On 7.10.2012, at 0.32, Peer Heinlein wrote:
Several times we already had the problems, that accounts with more the 1.3 or 1.7 billion e-mails in one folder run out-of-memory, even if vsize_limit of 750 MB is set.
In this case, the lmtpd-process haven't been able to allocate more memory to read/write/update the index-files and crashed (and the index-files become corrupted at the end.)
I don't think dovecot.index file is much of a problem. With 1M mails it usually only takes something like 8-32 MB of memory depending on what mailbox format is used. dovecot.index.log file doesn't depend on the mailbox size at all. The main problem is dovecot.index.cache file.
I've thought about the cache file problems earlier also, but it's a bit difficult to figure out the best solution for it. And since nobody had actually complained about it, I hadn't really done anything about it. Also I hadn't previously thought of LMTP/LDA processes crashing because of it, that's a bigger problem than IMAP process crashing. Although I think you're getting a lot more of "mmap(dovecot.index.cache) failed: Out of memory" errors than crashes for large mailboxes?
So, subproblems related to this:
Filling out dovecot.index.cache too easily. A rather simple possibility that would catch all the possible ways would be to limit the max. size of a single message's cache entry to X kilobytes (64?). If it becomes larger, it's simply not written to the cache file.
Filling out memory too easily. If a long header is wanted to be cached or used for other purposes (e.g. Message-ID), it's still fully read into memory. Add some reasonable limit to max. length of a single header. Can't be too small, because some headers are legitimately pretty long (DKIM and such). Maybe something like 10kB would be safe enough for everyone?

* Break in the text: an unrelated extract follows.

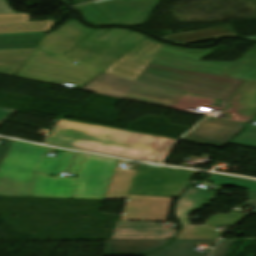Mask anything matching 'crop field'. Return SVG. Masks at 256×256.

If existing dovecot.index.cache is larger than X MB, shrink it first below X. Shrinking could begin with trying to do it the nice way of removing only unneeded data, but if that fails it could forcibly just remove some old messages. The X would have to be related to the process's VSZ limit.

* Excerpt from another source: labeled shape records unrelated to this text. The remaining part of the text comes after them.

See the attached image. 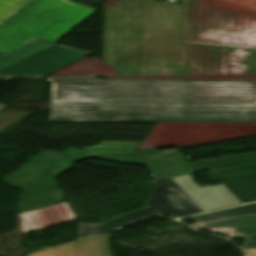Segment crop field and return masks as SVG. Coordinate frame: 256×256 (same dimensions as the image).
I'll use <instances>...</instances> for the list:
<instances>
[{
	"label": "crop field",
	"mask_w": 256,
	"mask_h": 256,
	"mask_svg": "<svg viewBox=\"0 0 256 256\" xmlns=\"http://www.w3.org/2000/svg\"><path fill=\"white\" fill-rule=\"evenodd\" d=\"M52 102L239 103L237 80H53Z\"/></svg>",
	"instance_id": "1"
},
{
	"label": "crop field",
	"mask_w": 256,
	"mask_h": 256,
	"mask_svg": "<svg viewBox=\"0 0 256 256\" xmlns=\"http://www.w3.org/2000/svg\"><path fill=\"white\" fill-rule=\"evenodd\" d=\"M51 122L256 123V104L52 103Z\"/></svg>",
	"instance_id": "2"
},
{
	"label": "crop field",
	"mask_w": 256,
	"mask_h": 256,
	"mask_svg": "<svg viewBox=\"0 0 256 256\" xmlns=\"http://www.w3.org/2000/svg\"><path fill=\"white\" fill-rule=\"evenodd\" d=\"M31 0H0V24ZM97 9L68 0H35L0 30L55 42ZM35 39L0 31V52H11Z\"/></svg>",
	"instance_id": "3"
},
{
	"label": "crop field",
	"mask_w": 256,
	"mask_h": 256,
	"mask_svg": "<svg viewBox=\"0 0 256 256\" xmlns=\"http://www.w3.org/2000/svg\"><path fill=\"white\" fill-rule=\"evenodd\" d=\"M142 142L101 141L100 145L86 147L82 151L68 149L63 153L45 151L4 177L10 186L23 188L24 195H20L18 203L22 212L64 201V193L58 190L55 178L74 167L72 164L85 158H100L115 154L134 152ZM41 178L25 187L27 183L41 176ZM15 176V178H13ZM25 185V186H24ZM41 187V189H39ZM47 199L49 201H44Z\"/></svg>",
	"instance_id": "4"
},
{
	"label": "crop field",
	"mask_w": 256,
	"mask_h": 256,
	"mask_svg": "<svg viewBox=\"0 0 256 256\" xmlns=\"http://www.w3.org/2000/svg\"><path fill=\"white\" fill-rule=\"evenodd\" d=\"M153 183L155 187L145 208L123 214L99 225L79 223L78 239L111 233L140 220L153 217L156 213L176 218L203 212L171 178L153 181ZM170 191L177 195H168Z\"/></svg>",
	"instance_id": "5"
},
{
	"label": "crop field",
	"mask_w": 256,
	"mask_h": 256,
	"mask_svg": "<svg viewBox=\"0 0 256 256\" xmlns=\"http://www.w3.org/2000/svg\"><path fill=\"white\" fill-rule=\"evenodd\" d=\"M195 171L210 169L242 202L256 200V152L192 162Z\"/></svg>",
	"instance_id": "6"
},
{
	"label": "crop field",
	"mask_w": 256,
	"mask_h": 256,
	"mask_svg": "<svg viewBox=\"0 0 256 256\" xmlns=\"http://www.w3.org/2000/svg\"><path fill=\"white\" fill-rule=\"evenodd\" d=\"M92 53L54 45L25 59L8 54L0 58V76H45Z\"/></svg>",
	"instance_id": "7"
},
{
	"label": "crop field",
	"mask_w": 256,
	"mask_h": 256,
	"mask_svg": "<svg viewBox=\"0 0 256 256\" xmlns=\"http://www.w3.org/2000/svg\"><path fill=\"white\" fill-rule=\"evenodd\" d=\"M192 177L188 175L172 179L204 212L241 203L223 184L200 188L191 179Z\"/></svg>",
	"instance_id": "8"
},
{
	"label": "crop field",
	"mask_w": 256,
	"mask_h": 256,
	"mask_svg": "<svg viewBox=\"0 0 256 256\" xmlns=\"http://www.w3.org/2000/svg\"><path fill=\"white\" fill-rule=\"evenodd\" d=\"M67 203L22 214V234L75 221Z\"/></svg>",
	"instance_id": "9"
},
{
	"label": "crop field",
	"mask_w": 256,
	"mask_h": 256,
	"mask_svg": "<svg viewBox=\"0 0 256 256\" xmlns=\"http://www.w3.org/2000/svg\"><path fill=\"white\" fill-rule=\"evenodd\" d=\"M113 234L82 239L78 245L51 249L52 256H110L108 241Z\"/></svg>",
	"instance_id": "10"
},
{
	"label": "crop field",
	"mask_w": 256,
	"mask_h": 256,
	"mask_svg": "<svg viewBox=\"0 0 256 256\" xmlns=\"http://www.w3.org/2000/svg\"><path fill=\"white\" fill-rule=\"evenodd\" d=\"M134 165H142L148 167L154 175V180L188 175L195 172L184 158V156L142 162Z\"/></svg>",
	"instance_id": "11"
},
{
	"label": "crop field",
	"mask_w": 256,
	"mask_h": 256,
	"mask_svg": "<svg viewBox=\"0 0 256 256\" xmlns=\"http://www.w3.org/2000/svg\"><path fill=\"white\" fill-rule=\"evenodd\" d=\"M198 225L203 229L221 232L230 237L256 235V216L220 220Z\"/></svg>",
	"instance_id": "12"
},
{
	"label": "crop field",
	"mask_w": 256,
	"mask_h": 256,
	"mask_svg": "<svg viewBox=\"0 0 256 256\" xmlns=\"http://www.w3.org/2000/svg\"><path fill=\"white\" fill-rule=\"evenodd\" d=\"M178 155H182L178 149L164 151V152H158L156 149H153V150L142 151L137 153L110 156V157H105L100 159L131 164V163L142 162V161H147V160H152V159H157L162 157L178 156Z\"/></svg>",
	"instance_id": "13"
},
{
	"label": "crop field",
	"mask_w": 256,
	"mask_h": 256,
	"mask_svg": "<svg viewBox=\"0 0 256 256\" xmlns=\"http://www.w3.org/2000/svg\"><path fill=\"white\" fill-rule=\"evenodd\" d=\"M254 213H256V203L229 209V210H225V211L194 216L191 218L195 222H202V221H208V220H214V219H220V218H226V217H233V216H240V215H247V214H254Z\"/></svg>",
	"instance_id": "14"
},
{
	"label": "crop field",
	"mask_w": 256,
	"mask_h": 256,
	"mask_svg": "<svg viewBox=\"0 0 256 256\" xmlns=\"http://www.w3.org/2000/svg\"><path fill=\"white\" fill-rule=\"evenodd\" d=\"M240 103H256V80H238Z\"/></svg>",
	"instance_id": "15"
},
{
	"label": "crop field",
	"mask_w": 256,
	"mask_h": 256,
	"mask_svg": "<svg viewBox=\"0 0 256 256\" xmlns=\"http://www.w3.org/2000/svg\"><path fill=\"white\" fill-rule=\"evenodd\" d=\"M54 44H51V43H47V42H43V41H39V40H36L24 47H21L13 52H11V54H14V55H17L19 57H22V58H25L31 54H34L38 51H41L47 47H50Z\"/></svg>",
	"instance_id": "16"
},
{
	"label": "crop field",
	"mask_w": 256,
	"mask_h": 256,
	"mask_svg": "<svg viewBox=\"0 0 256 256\" xmlns=\"http://www.w3.org/2000/svg\"><path fill=\"white\" fill-rule=\"evenodd\" d=\"M80 240L78 241H75V242H71V243H67V244H78ZM63 245H66V244H63ZM59 246H62V245H59ZM55 247H58V246H55ZM51 248H54V247H51ZM51 248H48V249H44L42 251H38L36 253H32V254H29L28 256H47V255H51V251L50 249Z\"/></svg>",
	"instance_id": "17"
},
{
	"label": "crop field",
	"mask_w": 256,
	"mask_h": 256,
	"mask_svg": "<svg viewBox=\"0 0 256 256\" xmlns=\"http://www.w3.org/2000/svg\"><path fill=\"white\" fill-rule=\"evenodd\" d=\"M256 247V236L247 237L245 244L243 245V249L247 248H255Z\"/></svg>",
	"instance_id": "18"
},
{
	"label": "crop field",
	"mask_w": 256,
	"mask_h": 256,
	"mask_svg": "<svg viewBox=\"0 0 256 256\" xmlns=\"http://www.w3.org/2000/svg\"><path fill=\"white\" fill-rule=\"evenodd\" d=\"M247 255L249 256H256V248L255 249H247V250H244Z\"/></svg>",
	"instance_id": "19"
},
{
	"label": "crop field",
	"mask_w": 256,
	"mask_h": 256,
	"mask_svg": "<svg viewBox=\"0 0 256 256\" xmlns=\"http://www.w3.org/2000/svg\"><path fill=\"white\" fill-rule=\"evenodd\" d=\"M7 106L1 105L0 104V111H2L3 109H5Z\"/></svg>",
	"instance_id": "20"
},
{
	"label": "crop field",
	"mask_w": 256,
	"mask_h": 256,
	"mask_svg": "<svg viewBox=\"0 0 256 256\" xmlns=\"http://www.w3.org/2000/svg\"><path fill=\"white\" fill-rule=\"evenodd\" d=\"M254 215H256V214H254ZM247 216H250V215H247ZM240 217H242V216H240ZM234 218V217H233Z\"/></svg>",
	"instance_id": "21"
},
{
	"label": "crop field",
	"mask_w": 256,
	"mask_h": 256,
	"mask_svg": "<svg viewBox=\"0 0 256 256\" xmlns=\"http://www.w3.org/2000/svg\"><path fill=\"white\" fill-rule=\"evenodd\" d=\"M3 53H0V55H2Z\"/></svg>",
	"instance_id": "22"
}]
</instances>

Dovecot currently doesn't close index files immediately when mailbox is closed, because it's thinking that IMAP clients might reopen the index soon anyway. Max 3 indexes can be kept open, so 3x already different very large indexes can be too much. I'm not sure if this is actually useful at all. Maybe I should disable it for LMTP, or maybe just remove it completely.
The 3. part is what I like changing the least. An alternative solution would be to just not map the entire cache file into memory all at once. The code was actually originally designed to do just that, but munmap()ing + mmap()ing again wasn't very efficient. But for LMTP there's really no need to map the whole file. All it really wants is to read a couple of header records and then append to the file. Maybe it could use an alternative code path that would simply do that instead of mmap()ing anything. It wouldn't solve it for IMAP though.

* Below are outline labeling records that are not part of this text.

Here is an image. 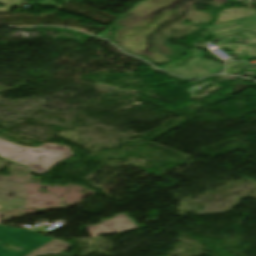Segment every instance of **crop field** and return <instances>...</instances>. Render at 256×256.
I'll return each instance as SVG.
<instances>
[{
    "label": "crop field",
    "mask_w": 256,
    "mask_h": 256,
    "mask_svg": "<svg viewBox=\"0 0 256 256\" xmlns=\"http://www.w3.org/2000/svg\"><path fill=\"white\" fill-rule=\"evenodd\" d=\"M72 155L64 146L45 144L39 148H28L0 139V157L23 164L37 174L46 173L56 162Z\"/></svg>",
    "instance_id": "obj_1"
},
{
    "label": "crop field",
    "mask_w": 256,
    "mask_h": 256,
    "mask_svg": "<svg viewBox=\"0 0 256 256\" xmlns=\"http://www.w3.org/2000/svg\"><path fill=\"white\" fill-rule=\"evenodd\" d=\"M54 238L42 236L40 233L25 229H15L0 225V245L14 242L12 246H22L19 251H11L0 246V256H25Z\"/></svg>",
    "instance_id": "obj_2"
},
{
    "label": "crop field",
    "mask_w": 256,
    "mask_h": 256,
    "mask_svg": "<svg viewBox=\"0 0 256 256\" xmlns=\"http://www.w3.org/2000/svg\"><path fill=\"white\" fill-rule=\"evenodd\" d=\"M91 232L93 237L100 234L116 233L137 226L131 221L126 214H119L112 220L102 221V224L97 226H85Z\"/></svg>",
    "instance_id": "obj_3"
},
{
    "label": "crop field",
    "mask_w": 256,
    "mask_h": 256,
    "mask_svg": "<svg viewBox=\"0 0 256 256\" xmlns=\"http://www.w3.org/2000/svg\"><path fill=\"white\" fill-rule=\"evenodd\" d=\"M222 13H223V15H221ZM252 14H256V11H254L252 9L247 10L244 8L232 7V8L222 11L219 14V17L215 24L223 23L226 21L234 20V19L245 17V16L252 15Z\"/></svg>",
    "instance_id": "obj_4"
},
{
    "label": "crop field",
    "mask_w": 256,
    "mask_h": 256,
    "mask_svg": "<svg viewBox=\"0 0 256 256\" xmlns=\"http://www.w3.org/2000/svg\"><path fill=\"white\" fill-rule=\"evenodd\" d=\"M68 247H70L69 243L54 239L27 256L45 255L47 253L57 254Z\"/></svg>",
    "instance_id": "obj_5"
},
{
    "label": "crop field",
    "mask_w": 256,
    "mask_h": 256,
    "mask_svg": "<svg viewBox=\"0 0 256 256\" xmlns=\"http://www.w3.org/2000/svg\"><path fill=\"white\" fill-rule=\"evenodd\" d=\"M242 75L256 76V70H246Z\"/></svg>",
    "instance_id": "obj_6"
}]
</instances>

I don't have a clear solution for that, Dovecot needs the subject information in its index files. But it looks like, it isn't a good idea to put the whole subject into the index. Maybe it's better/necessary to use just the first 50-70 characters for that and to keep the rest away from the index?
50-70 is way too little. The cached subject gets sent to the IMAP client. I think 200 bytes would be minimum and 1000 would be something I could probably even hardcode. But anyway, subject isn't the only way to trigger this and 1000 bytes is too low for some headers.